It can be argued that the only humor in "The Open Window" is ironic humor. If one were to analyze Framton Nuttel's escaping flight at the end as humorous, it would be at the expense of (1) ignoring Vera's possibly unkind motives as an enfant terrible (young person intentionally bent on harming weak adults) and (2) ignoring Framton's emotional and mental exhaustion that causes him to need a "rest cure" (does she drive him completely mad and does she hope to?). Since these analytical oversights would be serious ones, critics generally agree that Saki's humor is ironic humor that is meant to satirize groups of individuals (i.e., weak, foolish, and nervous adults) and society as a whole, which is largely made up of foolish, weak, nervous adults.
Ironic humor is found in both Framton's and Vera's remarks. In addition, the narrator expresses some of Framton's ironic thoughts as well. Humor is defined as the quality of being amusing (it's a quality in something). Ironic humor in literature is defined as expressing thoughts contradictory to what seems intended for the purpose of adding humor (i.e., amusement).
An example of this contradictory spirit of humor in irony is expressed in Vera's first remarks to Framton. Her aunt, Mrs. Sappleton, is occupied when Framton comes to call, so Vera says he will have to "put up with" her. "Put up with" is an idiom meaning to make do with something inferior. Vera, this "self-possessed young lady," has not the slightest notion of herself as inferior in any way, yet she says he will have to "put up with her." This is ironic humor: she means the opposite of what she says and intends it to be amusing; she has no expectation that Framton will find her inferior.
"My aunt will be down presently, Mr. Nuttel," said a very self-possessed young lady of fifteen; "in the meantime you must try and put up with me."
There are many such examples, like Framton wondering if Mrs. Sappleton "came into the nice division," meaning he wondered if she would be unpleasant to know, yet the most significant is arguably the last ironically humorous statement Vera makes by way of explanation of Framton's sudden escape. We know that he has been terrified by Vera's ghost/corpse story into flight from the hunters' return, yet Vera ironically supposes he bolted because of the spaniel, which reminds of some event Vera is in the process of inventing. Of course, the only one amused here is Vera and the readers since she and we are the only ones who know she means something quite different from what she says.

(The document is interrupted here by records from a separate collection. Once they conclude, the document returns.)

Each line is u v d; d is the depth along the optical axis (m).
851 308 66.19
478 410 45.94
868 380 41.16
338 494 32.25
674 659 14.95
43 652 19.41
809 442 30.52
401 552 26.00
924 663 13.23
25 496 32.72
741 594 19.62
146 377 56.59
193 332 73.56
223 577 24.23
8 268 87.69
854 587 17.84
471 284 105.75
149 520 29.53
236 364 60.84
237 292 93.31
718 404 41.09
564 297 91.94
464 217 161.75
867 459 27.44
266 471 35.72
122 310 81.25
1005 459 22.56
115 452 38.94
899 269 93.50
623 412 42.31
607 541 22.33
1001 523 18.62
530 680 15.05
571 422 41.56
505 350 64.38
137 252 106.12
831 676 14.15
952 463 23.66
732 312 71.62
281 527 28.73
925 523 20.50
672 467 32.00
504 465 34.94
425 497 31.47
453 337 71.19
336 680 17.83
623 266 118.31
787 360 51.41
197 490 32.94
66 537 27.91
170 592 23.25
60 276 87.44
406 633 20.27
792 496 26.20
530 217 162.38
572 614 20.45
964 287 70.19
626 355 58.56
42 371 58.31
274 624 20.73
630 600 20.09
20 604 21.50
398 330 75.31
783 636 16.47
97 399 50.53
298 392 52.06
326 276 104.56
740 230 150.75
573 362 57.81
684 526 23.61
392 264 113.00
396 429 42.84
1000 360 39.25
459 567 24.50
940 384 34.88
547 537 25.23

"I expect it was the spaniel," said the niece calmly; "he told me he had a horror of dogs. He was once hunted into a cemetery somewhere ... by a pack of pariah dogs ...."
Irony and its humor of contradiction add interest by developing themes, such as the theme of whether Vera is a playful though unthinking innocent or a malicious and spiteful enfant terrible (wicked young person), through the introduction of contradiction and curiosity. It also adds interest by allowing readers to know secrets that characters don't know, such as the secret truth behind Vera's explanation about "pariah dogs." This secret knowledge creates situational irony in which readers know more than all or some characters. It also adds interest by making the content intellectually challenging because readers must sort out the contradictory real truth from the apparent truth and the real motive and intent from the seeming motive and intent.